Pepper Petrella
- Petrella, circa 1945

No. 11, 42
- Position: Halfback

Personal information
- Born: May 7, 1920 Downingtown, Pennsylvania, U.S.
- Died: December 21, 1991 (aged 71) Broward County, Florida, U.S.
- Listed height: 5 ft 7 in (1.70 m)
- Listed weight: 160 lb (73 kg)

Career information
- High school: Downingtown
- College: Penn State (1938–1941)

Career history
- Pittsburgh Steelers (1945); Altoona Mountaineers (1946–1947); Bethlehem Bulldogs (1949);
- Stats at Pro Football Reference

= Pepper Petrella =

American football player (1920–1991)

John Anton "Pepper" Petrella (May 7, 1920 – December 21, 1991) was an American professional football player who was a halfback for the Pittsburgh Steelers of the National Football League (NFL). He played college football for the Penn State Nittany Lions.

==Early life==
John Anton Petrella was born on May 7, 1920, in Downingtown, Pennsylvania. He attended Downingtown High School.

==College career==
Petrella enrolled at Pennsylvania State University to play college football for the Nittany Lions. He was quarterback of the freshman team in 1938. He was a three-year varsity letterman from 1939 to 1941 as a halfback. He led the team in scoring during the 1941 season with 72 points (12 touchdowns). Petrella also rushed 178 times for a team-leading 596 yards.

==Military service==
Petrella served in the United States Army Air Forces during World War II. He was assigned to the crew of a North American B-25 Mitchell and flew in 73 bombing missions in the China Burma India theater over 10 months. He sprained his ankle during the last of these operations when the aircraft went into a steep dive. In August 1945, it was reported that he had been discharged on the point system.

==Professional career==
On August 11, 1945, it was reported that Petrella had signed with the Pittsburgh Steelers of the National Football League (NFL). He played in the first three games of the 1945 season and started one of them. He totaled 15 carries for 33 yards, three kick returns for 85 yards, 6 punt returns for 52 yards, and one interception on defense for eight yards. He was waived on October 17, 1945, after Art Jones returned from the Navy. Petrella then returned to Penn State to finish his degree.
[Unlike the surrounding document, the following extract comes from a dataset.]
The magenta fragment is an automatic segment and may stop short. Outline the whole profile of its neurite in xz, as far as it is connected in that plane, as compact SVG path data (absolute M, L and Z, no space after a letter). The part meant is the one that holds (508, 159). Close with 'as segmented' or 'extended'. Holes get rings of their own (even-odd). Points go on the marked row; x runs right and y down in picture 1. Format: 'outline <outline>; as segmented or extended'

Petrella was a player-coach for the Altoona Mountaineers of the Pennsylvania Pro Grid League from 1946 to 1947.

Petrella played in three games, starting one, for the Bethlehem Bulldogs of the American Football League in 1949, rushing 10 times for 81 yards and one touchdown while also scoring one receiving touchdown.

==Personal life==
Petrella died on December 21, 1991, in Broward County, Florida.